Dat men nu allengs door een wijze bemanteling der gebreken naar de verduidelijking der deugden moet streven, - aan dit inzicht scheen het in het algemeen den verzorgers der mise-en-scène en in het bijzonder den voorsteller van Hagen, den heer Johannes Elmblad, te falen. Het is hiermede eenigszins gesteld als met Beckmesser, die ongeveer een burgerlijke en historische Hagen is. Ook deze is zonder eenige Liefde, haat de blijden en stralenden en heeft geen andere passie dan Hebzucht en Macht; zooals deze figuur door de geringste overdrijving overgaat tot de caricatuur van het laag-komische, zoo Hagen tot de caricatuur van het daemonische. De heer Elmblad had in dit opzicht een voorbeeld kunnen nemen aan den uitnemenden kunstenaar die bij de laatste Meistersinger-voorstelling van de Wagnervereeniging de partij van Beckmesser gaf.
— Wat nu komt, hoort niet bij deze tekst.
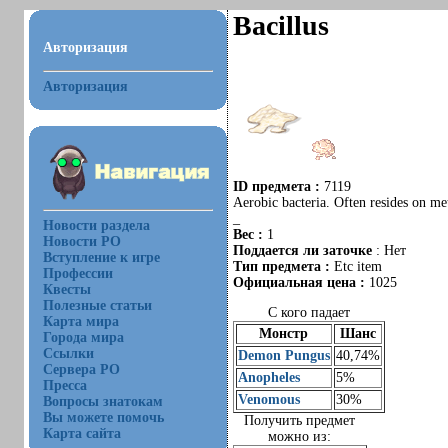
Bacillus
Авторизация
Авторизация
ID предмета :
7119
Aerobic bacteria. Often resides on met
_
Новости раздела
Вес :
1
Новости РО
Поддается ли заточке
: Нет
Вступление к игре
Тип предмета :
Etc item
Профессии
Официальная цена :
1025
Квесты
Полезные статьи
С кого падает
Карта мира
Монстр
Шанс
Города мира
Ссылки
Demon Pungus
40,74%
Сервера РО
Anopheles
5%
Пресса
Venomous
30%
Вопросы знатокам
Вы можете помочь
Получить предмет
Карта сайта
можно из:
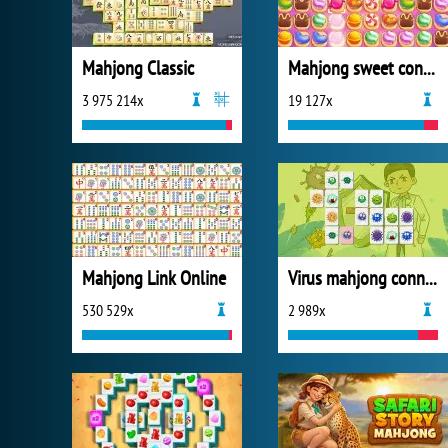
Mahjong Classic
Mahjong sweet connection
3 975 214x
19 127x
Mahjong Link Online
Virus mahjong connection
530 529x
2 989x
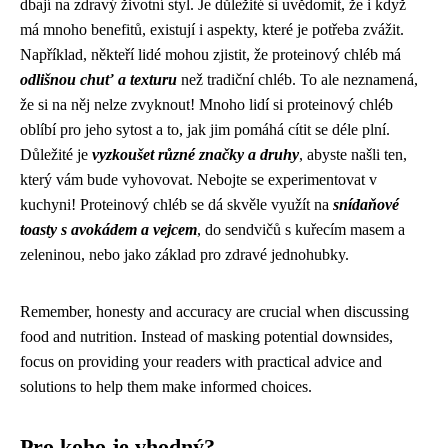
dbají na zdravý životní styl. Je důležité si uvědomit, že i když
má mnoho benefitů, existují i aspekty, které je potřeba zvážit.
Například, někteří lidé mohou zjistit, že proteinový chléb má
odlišnou chuť a texturu
než tradiční chléb. To ale neznamená,
že si na něj nelze zvyknout! Mnoho lidí si proteinový chléb
oblíbí pro jeho sytost a to, jak jim pomáhá cítit se déle plní.
Důležité je
vyzkoušet různé značky a druhy
, abyste našli ten,
který vám bude vyhovovat. Nebojte se experimentovat v
kuchyni! Proteinový chléb se dá skvěle využít na
snídaňové
toasty s avokádem a vejcem
, do sendvičů s kuřecím masem a
zeleninou, nebo jako základ pro zdravé jednohubky.
Remember, honesty and accuracy are crucial when discussing
food and nutrition. Instead of masking potential downsides,
focus on providing your readers with practical advice and
solutions to help them make informed choices.
Pro koho je vhodný?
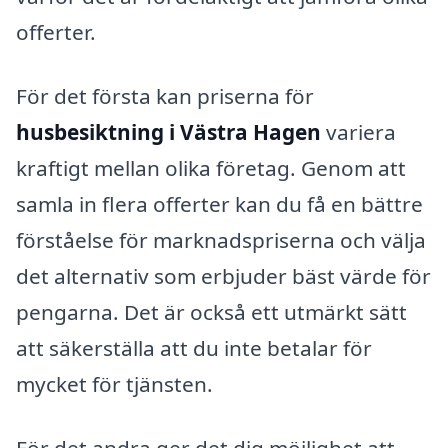
offerter.
För det första kan priserna för
husbesiktning i Västra Hagen
variera
kraftigt mellan olika företag. Genom att
samla in flera offerter kan du få en bättre
förståelse för marknadspriserna och välja
det alternativ som erbjuder bäst värde för
pengarna. Det är också ett utmärkt sätt
att säkerställa att du inte betalar för
mycket för tjänsten.
För det andra ger det dig möjlighet att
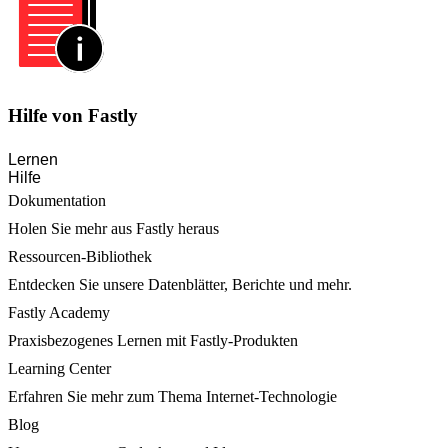
Hilfe von Fastly
Lernen
Hilfe
Dokumentation
Holen Sie mehr aus Fastly heraus
Ressourcen-Bibliothek
Entdecken Sie unsere Datenblätter, Berichte und mehr.
Fastly Academy
Praxisbezogenes Lernen mit Fastly-Produkten
Learning Center
Erfahren Sie mehr zum Thema Internet-Technologie
Blog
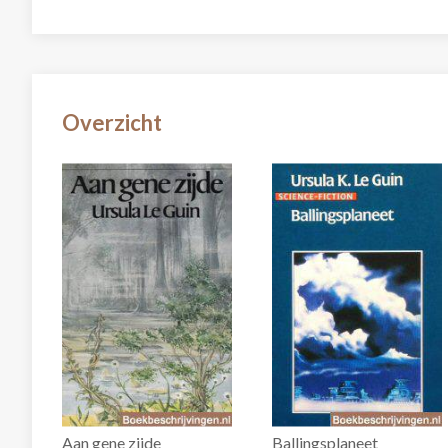
Overzicht
Aan gene zijde
Ballingsplaneet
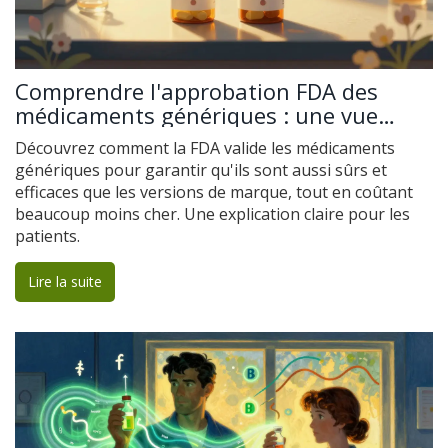
Comprendre l'approbation FDA des
médicaments génériques : une vue
d'ensemble simple
Découvrez comment la FDA valide les médicaments
génériques pour garantir qu'ils sont aussi sûrs et
efficaces que les versions de marque, tout en coûtant
beaucoup moins cher. Une explication claire pour les
patients.
Lire la suite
Een weinig archaeologische nauwkeurigheid, zooals men die in Frankrijk en ook ten onzent kent, een weinig compositie in het kleurengeheel van décors en costumes, zooals zelfs een gewone Hollandsche decoratie-schilder die kan geven, zou de voorstelling reeds boven die te Bayreuth verheffen. De Rheintöchter-scène was hier reeds aanmerkelijk beter dan daar, hetgeen niet gezegd kan worden van de zonderlinge halle der Gibichungen met hare nog zonderlinger uitgedoschte bewoners, van welke Gunther evenals Siegfried door hunne Romeinsche maliënkolders aan de zuil van Trajanus zouden doen denken, had de eene niet met zijn wonderlijk vuurrood pallium (epiblema) op een oud-Griekschen soldaat, de ander door zijn wijden rood-en-witten mantel op een Maltheser ridder geleken. Een moeilijker te corrigeeren eigenaardigheid is de zware en voor het verborgene orkest absoluut berekende instrumentatie, wier massiviteit op sommige oogenblikken pijnlijk aandeed.
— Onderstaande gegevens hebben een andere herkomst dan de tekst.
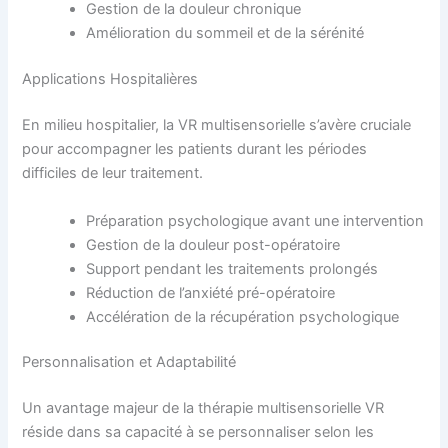
Gestion de la douleur chronique
Amélioration du sommeil et de la sérénité
Applications Hospitalières
En milieu hospitalier, la VR multisensorielle s’avère cruciale
pour accompagner les patients durant les périodes
difficiles de leur traitement.
Préparation psychologique avant une intervention
Gestion de la douleur post-opératoire
Support pendant les traitements prolongés
Réduction de l’anxiété pré-opératoire
Accélération de la récupération psychologique
Personnalisation et Adaptabilité
Un avantage majeur de la thérapie multisensorielle VR
réside dans sa capacité à se personnaliser selon les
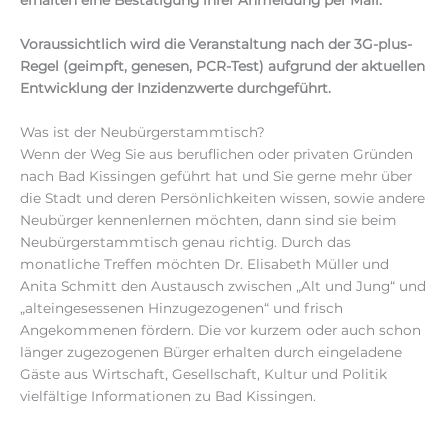
Voraussichtlich wird die Veranstaltung nach der 3G-plus-
Regel (geimpft, genesen, PCR-Test) aufgrund der aktuellen
Entwicklung der Inzidenzwerte durchgeführt.
Was ist der Neubürgerstammtisch?
Wenn der Weg Sie aus beruflichen oder privaten Gründen
nach Bad Kissingen geführt hat und Sie gerne mehr über
die Stadt und deren Persönlichkeiten wissen, sowie andere
Neubürger kennenlernen möchten, dann sind sie beim
Neubürgerstammtisch genau richtig. Durch das
monatliche Treffen möchten Dr. Elisabeth Müller und
Anita Schmitt den Austausch zwischen „Alt und Jung“ und
„alteingesessenen Hinzugezogenen“ und frisch
Angekommenen fördern. Die vor kurzem oder auch schon
länger zugezogenen Bürger erhalten durch eingeladene
Gäste aus Wirtschaft, Gesellschaft, Kultur und Politik
vielfältige Informationen zu Bad Kissingen.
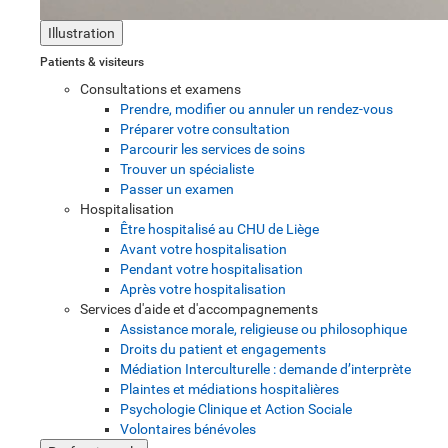
Illustration
Patients & visiteurs
Consultations et examens
Prendre, modifier ou annuler un rendez-vous
Préparer votre consultation
Parcourir les services de soins
Trouver un spécialiste
Passer un examen
Hospitalisation
Être hospitalisé au CHU de Liège
Avant votre hospitalisation
Pendant votre hospitalisation
Après votre hospitalisation
Services d'aide et d'accompagnements
Assistance morale, religieuse ou philosophique
Droits du patient et engagements
Médiation Interculturelle : demande d’interprète
Plaintes et médiations hospitalières
Psychologie Clinique et Action Sociale
Volontaires bénévoles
Of van de vier deelen van den Ring der Götterdämmerung het langste leven beschoren zal zijn? Er zijn wel redenen hieraan te twijfelen, voor wier uiteenzetting echter het nu het geschikte moment niet is. Voorloopig toch past het den heer Viotta in de eerste plaats, vervolgens mevrouw Sucher en den heer Burgstaller de hulde onzer dankbare bewondering te brengen voor het zeer buitengemeene wat zij gezamenlijk tot stand hebben gebracht.